Weight status was not shown to be a significantly associated to psychological distress in our sample, which is contrary to previous findings (Lipton et al., 2000; Atlantis and Ball, 2007; OECD, 2015). Atlantis and Ball (2007) were able to show higher rates of medium and high psychological distress in underweight and obese people. It might be concluded, that in mountain exercisers psychological distress is independent of weight status. However, this conclusion has to be treated with caution, because there were only few cases of underweight/obesity in the present sample of mountain exercisers (combined n = 89). It might be a more convincing conclusion that the percentage of underweight/obese people is low in mountain exercisers. Indeed, the prevalence of underweight/obesity (6%) was low compared to the Austrian population (17%) (Statistik Austria, 2016). When the prevalence of medium/high psychological distress was compared in acceptable (BMI: 18.5–24.9 kg/m2) and overweight category (BMI: 25.0–29.9 kg/m2), our results are consistent with Atlantis and Ball (2007) who did not report a difference in these two groups.

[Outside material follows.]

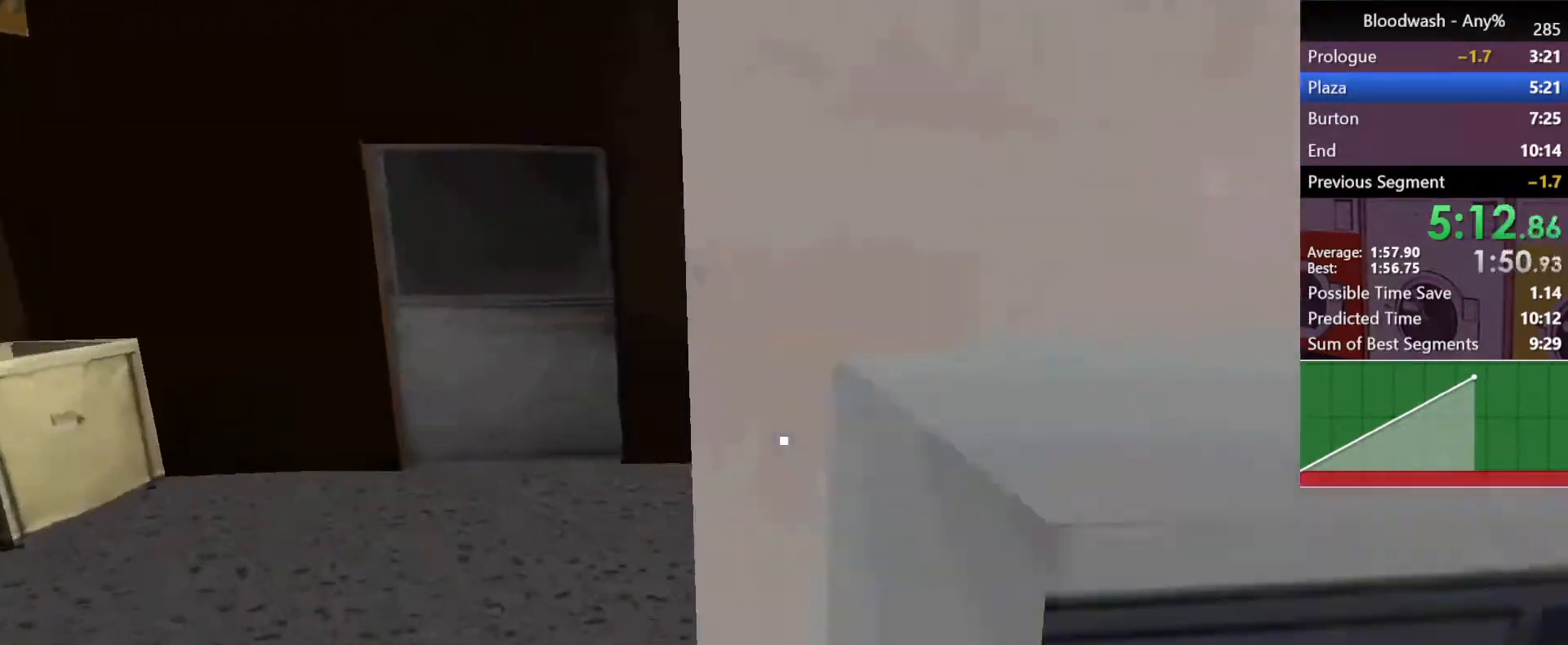
{"keys": ["a", "shift", "w"], "mouse": [], "events": []}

Interestingly, there was no significant difference in psychological distress between inactive and minimally active mountain exercisers. Only when PA level was increased to HEPA category there was a significant psychological distress reducing effect. This finding strengthens the recommendation (also from a mental health point of view) to increase PA level in physically inactive and minimally active persons to HEPA category.
Another important finding was that higher affective valence during PA was associated with lower psychological distress. When the standardized regression coefficients of affective valence during PA and income were compared it can even be concluded that affective valence during PA is nearly equally important as income. It has been shown previously that affective valence during PA play a major role in both starting a PA program (Gollwitzer, 1996; Hall et al., 2002; Ekkekakis et al., 2004, 2010) and maintaining a physically active behavior (Williams et al., 2008; Rhodes and Kates, 2015). The present study provides further evidence that it is important to focus on affective valence during PA and to promote PA that shows positive effects on affective valence.
We expected membership in an alpine association would be associated with lower psychological distress due to social support provided by regular activities in alpine associations, which could not be confirmed in our study. Other authors were able to show a stress-buffering effect of social support (Bovier et al., 2004) and a reduction in depressive symptoms due to voluntary group membership (Rietschlin, 1998). It might be concluded that the degree of social support is comparable in alpine association members and in the peer groups of non-members. Psychological distress in mountain exercisers might be more depending on the social support during mountain exercise per se and less on membership. However, this speculation has to be proved in future studies.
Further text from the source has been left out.